In what one project refers to as “Purpose-Centered Learning”, there are many examples at all grade levels of children doing projects that they choose from the world around them, work that is meaningful, work that often is not just helpful to the students but often contributes to family and community. It requires teachers to change roles from subject-specialists to multi-dimensional advisors, encouraging children to become decision makers and active participants in their own education. It encourages children to use many resources and modalities for learning.

“Purpose-Centered Learning” can produce a health fair; It can lead to an understanding of the ecology or topography of the town and how that compares to other communities around the world; It can answer that bewildering question, “How does a restaurant know how much of which kinds of food to have?”; It can lead to improved emergency hospital services in a town or more services to the elderly or a better understanding of how smoking and drinking actually effects our bodies or why people die from cancer. It can learn history through one’s family or one’s town. It can study pond life and water supply. It did lead a group of children to create a bike repair shop in a poor neighborhood where most broken bikes couldn’t afford to be fixed.
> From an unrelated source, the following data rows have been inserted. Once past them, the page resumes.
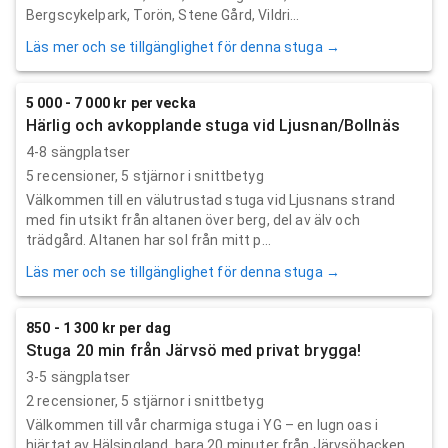
Bergscykelpark, Torön, Stene Gård, Vildri...
Läs mer och se tillgänglighet för denna stuga →
5 000 - 7 000 kr per vecka
Härlig och avkopplande stuga vid Ljusnan/Bollnäs
4-8 sängplatser
5
recensioner,
5
stjärnor i snittbetyg
Välkommen till en välutrustad stuga vid Ljusnans strand
med fin utsikt från altanen över berg, del av älv och
trädgård. Altanen har sol från mitt p...
Läs mer och se tillgänglighet för denna stuga →
850 - 1 300 kr per dag
Stuga 20 min från Järvsö med privat brygga!
3-5 sängplatser
2
recensioner,
5
stjärnor i snittbetyg
Välkommen till vår charmiga stuga i YG – en lugn oas i
hjärtat av Hälsingland, bara 20 minuter från Järvsöbacken.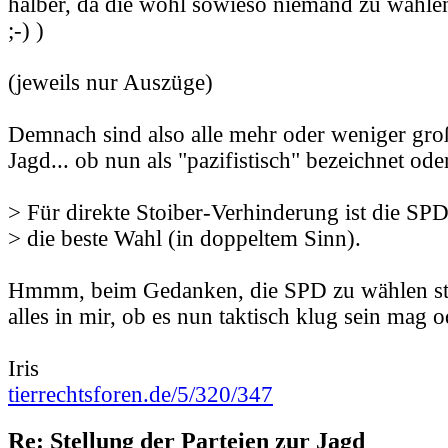
halber, da die wohl sowieso niemand zu wähle
;-) )
(jeweils nur Auszüge)
Demnach sind also alle mehr oder weniger groß
Jagd... ob nun als "pazifistisch" bezeichnet oder
> Für direkte Stoiber-Verhinderung ist die SPD
> die beste Wahl (in doppeltem Sinn).
Hmmm, beim Gedanken, die SPD zu wählen str
alles in mir, ob es nun taktisch klug sein mag o
Iris
tierrechtsforen.de/5/320/347
Re: Stellung der Parteien zur Jagd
If you read this book and others like it, not only might some of you become more committed to changing the way your town educates your children, but I hope it also helps you to put the current education your children are getting in a better perspective. If you are able to recognize the old-fashioned, inherent limitations of the way schools teach our children, then perhaps it will make it easier for you to recognize there are better ways to relate to your children over the next nine months than by overemphasizing their academic achievements. Investing more of your precious time in playing and talking about the rest of the world that you share should at least be equally valued, if not more so.